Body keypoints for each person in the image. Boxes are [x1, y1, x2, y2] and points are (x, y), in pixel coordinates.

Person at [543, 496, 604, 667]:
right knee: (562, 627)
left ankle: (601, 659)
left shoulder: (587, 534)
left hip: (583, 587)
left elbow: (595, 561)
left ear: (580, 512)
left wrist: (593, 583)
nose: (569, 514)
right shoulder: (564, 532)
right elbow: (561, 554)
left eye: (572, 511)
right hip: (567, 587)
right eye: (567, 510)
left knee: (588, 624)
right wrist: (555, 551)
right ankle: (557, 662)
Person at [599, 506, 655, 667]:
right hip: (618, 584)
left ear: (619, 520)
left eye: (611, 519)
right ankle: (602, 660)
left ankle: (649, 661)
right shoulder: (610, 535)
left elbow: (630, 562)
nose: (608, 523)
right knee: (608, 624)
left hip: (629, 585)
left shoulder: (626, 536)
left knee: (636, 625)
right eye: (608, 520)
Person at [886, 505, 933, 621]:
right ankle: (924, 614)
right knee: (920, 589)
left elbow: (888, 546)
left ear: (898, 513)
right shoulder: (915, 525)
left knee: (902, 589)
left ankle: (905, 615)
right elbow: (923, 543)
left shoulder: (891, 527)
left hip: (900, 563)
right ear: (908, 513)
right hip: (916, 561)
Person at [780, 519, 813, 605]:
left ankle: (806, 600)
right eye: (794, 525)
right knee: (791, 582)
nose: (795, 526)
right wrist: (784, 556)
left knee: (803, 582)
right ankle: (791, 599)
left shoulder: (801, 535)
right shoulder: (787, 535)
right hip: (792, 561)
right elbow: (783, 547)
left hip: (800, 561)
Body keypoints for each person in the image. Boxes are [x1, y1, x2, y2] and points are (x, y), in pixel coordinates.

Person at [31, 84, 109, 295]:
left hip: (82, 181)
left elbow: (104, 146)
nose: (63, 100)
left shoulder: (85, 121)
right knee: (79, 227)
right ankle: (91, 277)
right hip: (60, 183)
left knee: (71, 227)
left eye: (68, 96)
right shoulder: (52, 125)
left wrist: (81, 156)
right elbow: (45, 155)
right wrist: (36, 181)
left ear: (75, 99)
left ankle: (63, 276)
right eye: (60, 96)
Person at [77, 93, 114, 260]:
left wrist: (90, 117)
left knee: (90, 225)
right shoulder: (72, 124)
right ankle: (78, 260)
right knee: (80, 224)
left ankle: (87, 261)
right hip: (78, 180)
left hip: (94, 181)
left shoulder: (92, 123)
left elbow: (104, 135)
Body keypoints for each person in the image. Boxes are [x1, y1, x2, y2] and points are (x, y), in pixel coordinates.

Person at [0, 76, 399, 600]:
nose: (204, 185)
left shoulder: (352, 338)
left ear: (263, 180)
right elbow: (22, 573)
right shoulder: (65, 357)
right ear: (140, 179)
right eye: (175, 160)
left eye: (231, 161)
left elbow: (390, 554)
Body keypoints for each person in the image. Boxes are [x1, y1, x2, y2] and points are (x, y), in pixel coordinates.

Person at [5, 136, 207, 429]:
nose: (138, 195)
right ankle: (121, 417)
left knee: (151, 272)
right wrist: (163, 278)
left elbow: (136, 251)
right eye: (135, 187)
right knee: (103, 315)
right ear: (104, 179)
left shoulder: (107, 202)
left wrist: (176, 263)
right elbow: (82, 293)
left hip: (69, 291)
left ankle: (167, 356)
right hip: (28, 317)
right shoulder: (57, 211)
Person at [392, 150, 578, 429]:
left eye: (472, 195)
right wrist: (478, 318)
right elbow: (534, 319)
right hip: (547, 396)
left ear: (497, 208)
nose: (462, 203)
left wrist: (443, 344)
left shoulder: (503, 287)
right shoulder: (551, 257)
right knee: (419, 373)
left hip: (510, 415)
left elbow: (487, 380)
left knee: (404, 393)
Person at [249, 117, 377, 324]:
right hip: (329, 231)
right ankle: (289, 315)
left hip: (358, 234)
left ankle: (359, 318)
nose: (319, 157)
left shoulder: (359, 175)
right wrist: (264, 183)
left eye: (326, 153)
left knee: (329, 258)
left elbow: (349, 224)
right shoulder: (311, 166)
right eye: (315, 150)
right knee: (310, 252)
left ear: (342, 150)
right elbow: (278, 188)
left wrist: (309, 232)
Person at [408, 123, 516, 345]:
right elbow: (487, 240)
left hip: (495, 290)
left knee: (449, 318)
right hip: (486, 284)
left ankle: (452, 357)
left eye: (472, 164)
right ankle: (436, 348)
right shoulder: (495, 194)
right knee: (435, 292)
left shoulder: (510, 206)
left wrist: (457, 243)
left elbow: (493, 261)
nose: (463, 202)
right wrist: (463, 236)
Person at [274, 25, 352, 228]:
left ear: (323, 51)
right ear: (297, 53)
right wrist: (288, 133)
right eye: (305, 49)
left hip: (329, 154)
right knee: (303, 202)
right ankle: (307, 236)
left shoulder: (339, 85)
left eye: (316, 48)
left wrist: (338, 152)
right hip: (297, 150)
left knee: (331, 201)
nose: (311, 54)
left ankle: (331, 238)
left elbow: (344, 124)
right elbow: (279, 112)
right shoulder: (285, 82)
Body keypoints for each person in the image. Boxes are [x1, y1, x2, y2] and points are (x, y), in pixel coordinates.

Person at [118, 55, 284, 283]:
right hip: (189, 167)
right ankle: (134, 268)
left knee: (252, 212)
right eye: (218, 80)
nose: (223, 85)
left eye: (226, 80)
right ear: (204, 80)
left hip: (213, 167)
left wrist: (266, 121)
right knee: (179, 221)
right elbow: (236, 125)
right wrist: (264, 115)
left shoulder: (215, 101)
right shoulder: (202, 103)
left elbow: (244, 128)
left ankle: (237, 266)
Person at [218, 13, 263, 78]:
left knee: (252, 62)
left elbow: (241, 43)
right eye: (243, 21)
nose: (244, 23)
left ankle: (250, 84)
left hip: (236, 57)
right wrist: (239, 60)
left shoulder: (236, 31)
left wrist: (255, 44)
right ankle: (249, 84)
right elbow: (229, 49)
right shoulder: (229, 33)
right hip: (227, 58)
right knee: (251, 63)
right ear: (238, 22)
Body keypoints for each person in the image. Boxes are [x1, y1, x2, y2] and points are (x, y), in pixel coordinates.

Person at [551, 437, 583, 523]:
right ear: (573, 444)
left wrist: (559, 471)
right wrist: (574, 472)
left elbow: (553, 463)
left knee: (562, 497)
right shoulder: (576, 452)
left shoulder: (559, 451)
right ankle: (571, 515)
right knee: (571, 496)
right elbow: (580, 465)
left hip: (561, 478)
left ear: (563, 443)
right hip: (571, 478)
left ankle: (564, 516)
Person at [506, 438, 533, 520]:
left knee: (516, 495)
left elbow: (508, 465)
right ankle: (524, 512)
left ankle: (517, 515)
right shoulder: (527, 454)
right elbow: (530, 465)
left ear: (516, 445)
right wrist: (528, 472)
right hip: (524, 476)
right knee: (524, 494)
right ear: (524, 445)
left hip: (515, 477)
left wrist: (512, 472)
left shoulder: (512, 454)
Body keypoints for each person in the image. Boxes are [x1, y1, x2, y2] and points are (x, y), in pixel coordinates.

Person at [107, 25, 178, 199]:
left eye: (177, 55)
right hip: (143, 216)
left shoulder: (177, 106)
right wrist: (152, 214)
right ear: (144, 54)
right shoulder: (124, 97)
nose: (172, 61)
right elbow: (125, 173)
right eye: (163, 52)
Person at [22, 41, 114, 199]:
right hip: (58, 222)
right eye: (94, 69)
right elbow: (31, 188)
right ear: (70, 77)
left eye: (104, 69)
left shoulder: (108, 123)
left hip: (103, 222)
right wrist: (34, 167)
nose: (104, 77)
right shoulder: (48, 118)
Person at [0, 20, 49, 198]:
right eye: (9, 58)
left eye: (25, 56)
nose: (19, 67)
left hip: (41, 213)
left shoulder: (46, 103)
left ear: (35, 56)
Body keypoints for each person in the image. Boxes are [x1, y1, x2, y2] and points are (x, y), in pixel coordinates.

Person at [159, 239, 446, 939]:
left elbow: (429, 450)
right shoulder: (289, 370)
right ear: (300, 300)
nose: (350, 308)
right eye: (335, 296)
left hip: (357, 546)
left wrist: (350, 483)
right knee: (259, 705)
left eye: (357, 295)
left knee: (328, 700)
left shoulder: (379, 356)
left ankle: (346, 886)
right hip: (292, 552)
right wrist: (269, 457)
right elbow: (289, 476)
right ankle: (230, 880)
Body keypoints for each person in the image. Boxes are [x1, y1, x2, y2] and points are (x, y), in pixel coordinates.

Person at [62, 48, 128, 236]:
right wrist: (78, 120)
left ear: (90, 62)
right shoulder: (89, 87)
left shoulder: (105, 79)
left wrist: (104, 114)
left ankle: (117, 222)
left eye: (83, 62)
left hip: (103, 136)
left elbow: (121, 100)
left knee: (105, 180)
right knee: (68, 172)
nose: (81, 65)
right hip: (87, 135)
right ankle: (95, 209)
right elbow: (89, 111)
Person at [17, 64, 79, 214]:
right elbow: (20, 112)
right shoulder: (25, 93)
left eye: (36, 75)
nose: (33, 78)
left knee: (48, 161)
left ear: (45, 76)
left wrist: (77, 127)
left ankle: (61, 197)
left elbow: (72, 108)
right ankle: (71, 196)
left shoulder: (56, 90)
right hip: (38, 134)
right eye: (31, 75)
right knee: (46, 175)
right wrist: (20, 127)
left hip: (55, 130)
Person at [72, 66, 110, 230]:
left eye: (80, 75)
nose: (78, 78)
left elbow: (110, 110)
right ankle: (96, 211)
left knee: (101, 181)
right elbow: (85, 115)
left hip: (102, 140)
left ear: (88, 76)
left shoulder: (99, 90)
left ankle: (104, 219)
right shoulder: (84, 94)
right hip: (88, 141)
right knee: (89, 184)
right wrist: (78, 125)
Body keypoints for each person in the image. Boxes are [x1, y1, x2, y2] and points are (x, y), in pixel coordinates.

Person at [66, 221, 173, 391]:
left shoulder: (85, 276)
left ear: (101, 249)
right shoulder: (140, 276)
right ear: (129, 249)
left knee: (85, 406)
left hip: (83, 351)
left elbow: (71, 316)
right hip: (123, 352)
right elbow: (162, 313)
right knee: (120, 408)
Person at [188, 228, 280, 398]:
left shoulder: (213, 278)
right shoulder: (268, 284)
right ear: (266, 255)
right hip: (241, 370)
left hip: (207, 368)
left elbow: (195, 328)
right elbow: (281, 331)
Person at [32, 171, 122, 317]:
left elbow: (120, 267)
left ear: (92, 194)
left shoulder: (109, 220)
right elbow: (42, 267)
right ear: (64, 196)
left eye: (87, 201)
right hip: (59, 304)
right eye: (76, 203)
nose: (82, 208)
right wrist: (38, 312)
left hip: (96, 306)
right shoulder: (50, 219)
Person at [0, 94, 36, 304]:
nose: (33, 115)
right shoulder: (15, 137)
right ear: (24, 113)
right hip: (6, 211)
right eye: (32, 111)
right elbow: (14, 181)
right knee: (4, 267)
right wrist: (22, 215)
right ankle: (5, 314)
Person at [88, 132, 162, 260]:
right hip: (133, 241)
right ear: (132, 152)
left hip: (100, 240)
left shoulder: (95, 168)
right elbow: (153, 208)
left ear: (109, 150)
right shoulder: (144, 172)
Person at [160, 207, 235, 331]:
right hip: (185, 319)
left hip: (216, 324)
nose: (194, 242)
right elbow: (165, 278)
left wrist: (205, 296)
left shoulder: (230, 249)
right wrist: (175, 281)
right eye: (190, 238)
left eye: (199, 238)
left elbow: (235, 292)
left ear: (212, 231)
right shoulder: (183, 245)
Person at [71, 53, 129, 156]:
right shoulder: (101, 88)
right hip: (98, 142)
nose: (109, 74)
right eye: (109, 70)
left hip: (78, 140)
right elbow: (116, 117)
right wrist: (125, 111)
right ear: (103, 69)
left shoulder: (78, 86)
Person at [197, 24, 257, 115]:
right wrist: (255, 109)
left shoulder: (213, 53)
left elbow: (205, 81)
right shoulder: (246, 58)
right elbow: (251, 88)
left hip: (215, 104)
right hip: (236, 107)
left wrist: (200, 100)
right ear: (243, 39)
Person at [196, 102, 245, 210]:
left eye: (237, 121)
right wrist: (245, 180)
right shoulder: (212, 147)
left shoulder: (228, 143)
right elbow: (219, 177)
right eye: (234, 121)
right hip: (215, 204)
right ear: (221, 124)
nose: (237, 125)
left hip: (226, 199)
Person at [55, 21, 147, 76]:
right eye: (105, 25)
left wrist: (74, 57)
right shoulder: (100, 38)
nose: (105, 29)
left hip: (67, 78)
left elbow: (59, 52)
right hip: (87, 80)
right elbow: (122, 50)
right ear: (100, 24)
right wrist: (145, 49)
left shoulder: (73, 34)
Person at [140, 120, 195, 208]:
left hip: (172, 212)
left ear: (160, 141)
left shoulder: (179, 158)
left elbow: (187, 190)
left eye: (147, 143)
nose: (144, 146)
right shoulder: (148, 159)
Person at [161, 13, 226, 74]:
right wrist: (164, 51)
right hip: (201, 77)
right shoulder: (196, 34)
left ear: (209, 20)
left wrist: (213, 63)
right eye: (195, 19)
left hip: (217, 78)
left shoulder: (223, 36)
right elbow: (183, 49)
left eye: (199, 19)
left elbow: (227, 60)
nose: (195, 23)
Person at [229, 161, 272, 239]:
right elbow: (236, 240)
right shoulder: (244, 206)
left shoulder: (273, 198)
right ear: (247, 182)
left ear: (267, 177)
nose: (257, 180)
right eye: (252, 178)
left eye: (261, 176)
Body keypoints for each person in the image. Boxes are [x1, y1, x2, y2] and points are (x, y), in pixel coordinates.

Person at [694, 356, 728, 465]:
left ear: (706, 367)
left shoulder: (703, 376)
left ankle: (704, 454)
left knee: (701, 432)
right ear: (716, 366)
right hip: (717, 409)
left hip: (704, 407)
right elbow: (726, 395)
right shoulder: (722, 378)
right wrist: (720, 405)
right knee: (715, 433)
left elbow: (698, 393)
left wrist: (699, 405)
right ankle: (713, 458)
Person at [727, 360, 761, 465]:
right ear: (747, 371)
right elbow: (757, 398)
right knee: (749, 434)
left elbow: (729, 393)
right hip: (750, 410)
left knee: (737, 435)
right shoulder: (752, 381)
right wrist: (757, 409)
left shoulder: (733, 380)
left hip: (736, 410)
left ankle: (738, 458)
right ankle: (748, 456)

━━━━━━━━━━

WORK REQUEST: From the entries above, extract only the lines running from the one containing "right elbow: (162, 313)" through the one containing "right ear: (24, 113)", inclusive.

EXPECTED ANSWER:
right elbow: (162, 313)
right knee: (120, 408)
Person at [188, 228, 280, 398]:
left shoulder: (213, 278)
right shoulder: (268, 284)
right ear: (266, 255)
right hip: (241, 370)
left hip: (207, 368)
left elbow: (195, 328)
right elbow: (281, 331)
Person at [32, 171, 122, 317]:
left elbow: (120, 267)
left ear: (92, 194)
left shoulder: (109, 220)
right elbow: (42, 267)
right ear: (64, 196)
left eye: (87, 201)
right hip: (59, 304)
right eye: (76, 203)
nose: (82, 208)
right wrist: (38, 312)
left hip: (96, 306)
right shoulder: (50, 219)
Person at [0, 94, 36, 304]:
nose: (33, 115)
right shoulder: (15, 137)
right ear: (24, 113)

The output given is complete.